The Eclipse Temurin project, formerly known as AdoptOpenJDK, provides prebuilt OpenJDK binaries from a fully open source build farm. The project transitioned to the Eclipse Foundation in 2021 as part of the Adoptium Working Group, which ensures high-quality, vendor-neutral Java runtime distributions.

BellSoft Liberica JDK is another OpenJDK-based implementation that provides builds for a wide range of platforms, including support for embedded systems and older architectures. It offers both standard and "Full" versions that include additional components like JavaFX.

SAP Machine is SAP's downstream distribution of OpenJDK, optimized for SAP applications and deployments. It provides both short-term and long-term support releases aligned with OpenJDK's release schedule.

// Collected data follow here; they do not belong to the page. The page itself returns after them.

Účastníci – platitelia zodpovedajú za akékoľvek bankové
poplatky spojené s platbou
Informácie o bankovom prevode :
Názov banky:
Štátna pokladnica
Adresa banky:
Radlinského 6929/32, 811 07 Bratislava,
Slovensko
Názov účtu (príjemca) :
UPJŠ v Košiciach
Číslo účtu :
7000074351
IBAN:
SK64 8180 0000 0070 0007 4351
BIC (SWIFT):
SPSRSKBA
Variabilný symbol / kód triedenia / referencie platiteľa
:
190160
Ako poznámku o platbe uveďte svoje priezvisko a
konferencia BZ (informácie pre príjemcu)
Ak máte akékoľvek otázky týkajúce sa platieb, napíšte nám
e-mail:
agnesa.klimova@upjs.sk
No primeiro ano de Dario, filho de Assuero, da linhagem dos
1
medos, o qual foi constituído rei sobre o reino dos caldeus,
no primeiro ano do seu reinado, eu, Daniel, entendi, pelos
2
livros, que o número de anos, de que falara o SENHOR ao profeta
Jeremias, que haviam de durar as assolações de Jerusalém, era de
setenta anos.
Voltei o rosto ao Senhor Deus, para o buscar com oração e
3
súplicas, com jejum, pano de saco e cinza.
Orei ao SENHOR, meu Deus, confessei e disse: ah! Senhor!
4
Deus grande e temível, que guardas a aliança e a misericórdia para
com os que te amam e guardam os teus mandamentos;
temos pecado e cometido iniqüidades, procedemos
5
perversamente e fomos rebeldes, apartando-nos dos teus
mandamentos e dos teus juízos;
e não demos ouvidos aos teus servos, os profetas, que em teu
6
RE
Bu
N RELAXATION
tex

Alibaba Dragonwell is a downstream version of OpenJDK with some in-house optimizations. It includes enhancements in startup performance, footprint, and throughput.

GraalVM represents a significant departure from traditional Java implementations. Developed by Oracle Labs, it provides a polyglot virtual machine supporting multiple languages beyond Java, including JavaScript, Python, Ruby, and R. GraalVM includes an advanced just-in-time compiler written in Java and supports ahead-of-time compilation for creating native executables, substantially reducing startup time and memory footprint.

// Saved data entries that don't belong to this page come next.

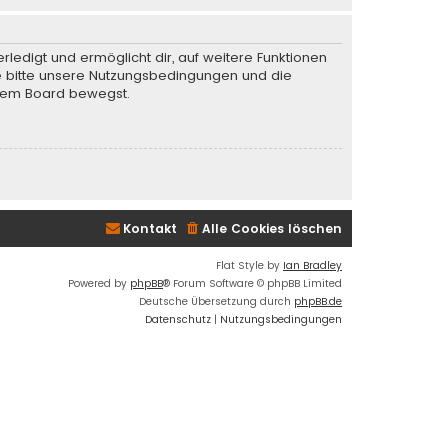
rledigt und ermöglicht dir, auf weitere Funktionen
te bitte unsere Nutzungsbedingungen und die
iesem Board bewegst.
Kontakt
Alle Cookies löschen
Flat Style by
Ian Bradley
Powered by
phpBB
® Forum Software © phpBB Limited
Deutsche Übersetzung durch
phpBB.de
Datenschutz
|
Nutzungsbedingungen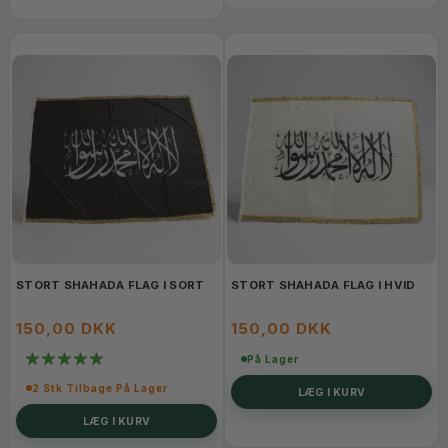
STORT SHAHADA FLAG I SORT
STORT SHAHADA FLAG I HVID
150,00 DKK
150,00 DKK
På Lager
2 Stk Tilbage På Lager
LÆG I KURV
LÆG I KURV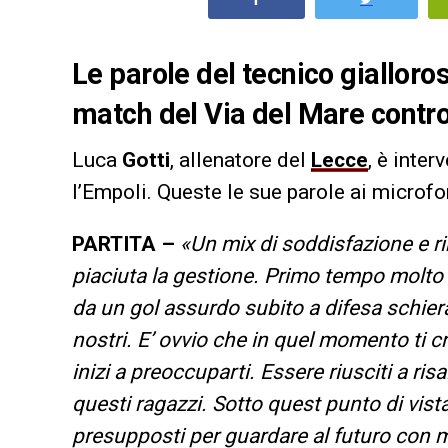
Le parole del tecnico gialloro
match del Via del Mare contro
Luca
Gotti
, allenatore del
Lecce
, è inte
l’Empoli. Queste le sue parole ai microfo
PARTITA –
«Un mix di soddisfazione e r
piaciuta la gestione. Primo tempo molto 
da un gol assurdo subito a difesa schiera
nostri. E’ ovvio che in quel momento ti cr
inizi a preoccuparti. Essere riusciti a ris
questi ragazzi. Sotto quest punto di vis
presupposti per guardare al futuro con 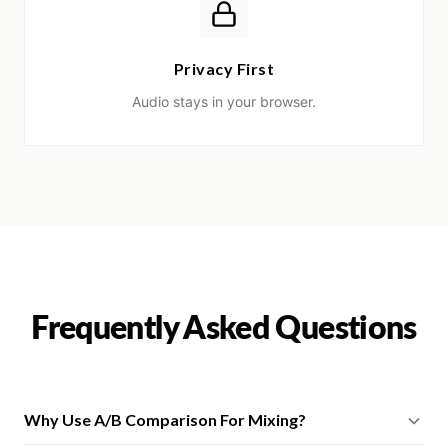
Privacy First
Audio stays in your browser.
Frequently Asked Questions
Why Use A/B Comparison For Mixing?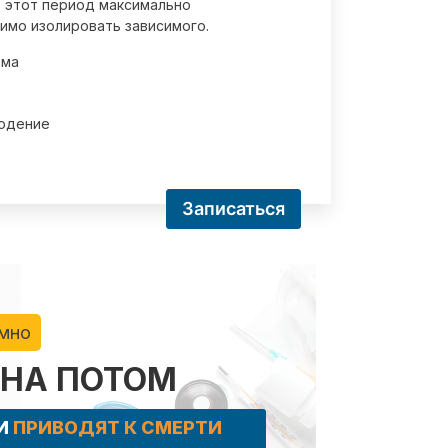
 этот период максимально
имо изолировать зависимого.
зма
юдение
Записаться
имно
 НА ПОТОМ
КИ
ПРИВОДЯТ К СМЕРТИ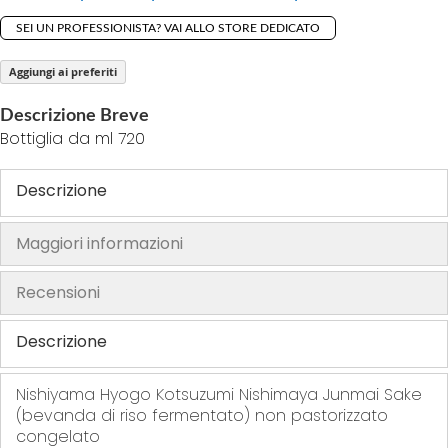
o
SEI UN PROFESSIONISTA? VAI ALLO STORE DEDICATO
f
t
Aggiungi ai preferiti
h
Descrizione Breve
e
Bottiglia da ml 720
i
m
Descrizione
a
g
e
Maggiori informazioni
s
g
Recensioni
a
l
Descrizione
l
e
Nishiyama Hyogo Kotsuzumi Nishimaya Junmai Sake
r
(bevanda di riso fermentato) non pastorizzato
y
congelato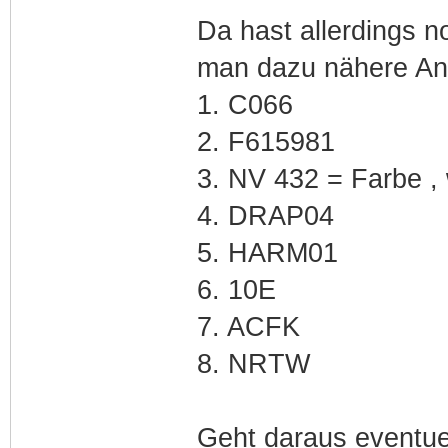
Da hast allerdings 
man dazu nähere An
1. C066
2. F615981
3. NV 432 = Farbe ,
4. DRAP04
5. HARM01
6. 10E
7. ACFK
8. NRTW
Geht daraus eventue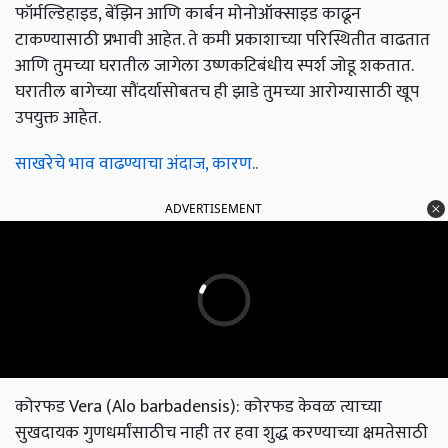
फॉर्मल्डिहाइड, बेंझिन आणि कार्बन मोनोऑक्साइड काढून
टाकण्यासाठी प्रभावी आहेत. ते कमी प्रकाशाच्या परिस्थितीत वाढतात
आणि तुमच्या घरातील जागेला उष्णकटिबंधीय स्पर्श जोडू शकतात.
घरातील बागेच्या सौंदर्यासोबतच ही झाडे तुमच्या आरोग्यासाठी खूप
उपयुक्त आहेत.
साखरेचे भाव वाढण्याचा अंदाज, कारण..
ADVERTISEMENT
कोरफड Vera (Alo barbadensis): कोरफड केवळ त्याच्या
सुखदायक गुणधर्मांसाठीच नाही तर हवा शुद्ध करण्याच्या क्षमतेसाठी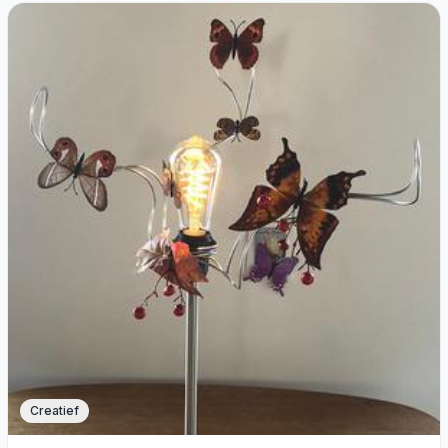
Creatief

The Red Hat build of OpenJDK is Red Hat's supported distribution of OpenJDK for Red Hat Enterprise Linux and Windows, providing long-term support and regular updates as part of Red Hat's subscription offerings.

The Semeru Runtime, based on the Eclipse OpenJ9 JVM and OpenJDK class libraries, is IBM's no-cost Java runtime optimized for cloud deployments. It offers improved startup time, smaller memory footprint, and better throughput compared to HotSpot-based implementations.